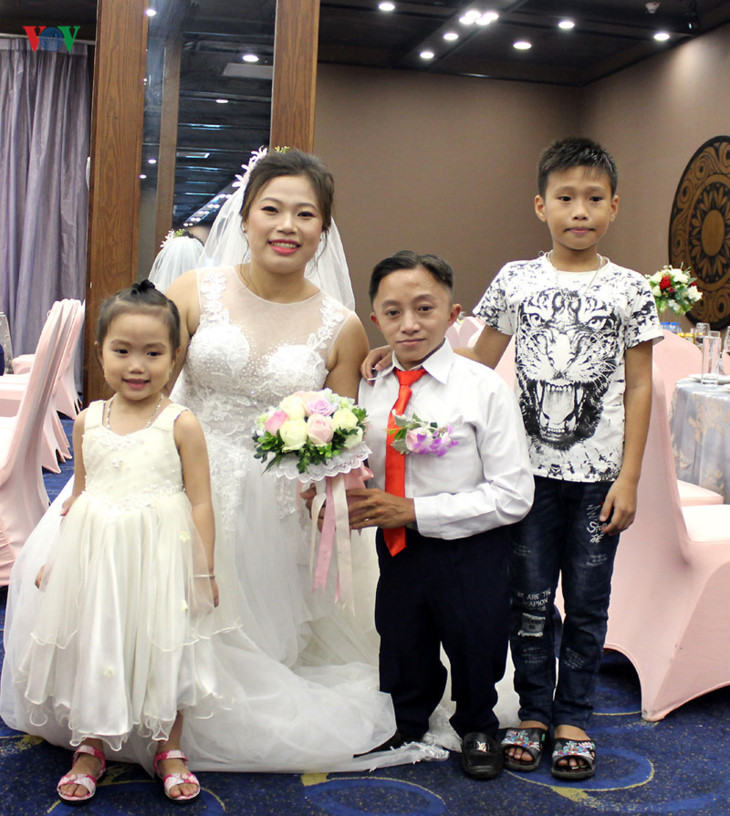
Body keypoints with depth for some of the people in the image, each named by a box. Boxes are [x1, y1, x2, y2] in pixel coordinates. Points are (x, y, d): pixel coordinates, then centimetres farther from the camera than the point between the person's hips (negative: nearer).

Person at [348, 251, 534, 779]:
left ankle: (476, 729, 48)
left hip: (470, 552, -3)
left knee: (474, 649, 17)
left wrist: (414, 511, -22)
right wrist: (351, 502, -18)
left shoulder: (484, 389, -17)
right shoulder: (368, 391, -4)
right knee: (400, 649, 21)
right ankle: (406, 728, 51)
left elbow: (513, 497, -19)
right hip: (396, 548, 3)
═══
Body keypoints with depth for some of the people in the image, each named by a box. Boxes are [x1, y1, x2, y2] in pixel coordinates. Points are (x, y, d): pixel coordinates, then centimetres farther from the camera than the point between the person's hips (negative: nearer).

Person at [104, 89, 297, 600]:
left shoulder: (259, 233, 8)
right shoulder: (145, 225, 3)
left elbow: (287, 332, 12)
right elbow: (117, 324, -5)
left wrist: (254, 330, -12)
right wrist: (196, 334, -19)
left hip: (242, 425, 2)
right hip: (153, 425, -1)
═══
Your answer must be every line from the entries that contains the string "shoulder", copied as it stands.

→ **Your response**
left shoulder: (484, 389, -17)
right shoulder: (368, 391, -4)
left shoulder: (259, 233, 8)
right shoulder: (145, 225, 3)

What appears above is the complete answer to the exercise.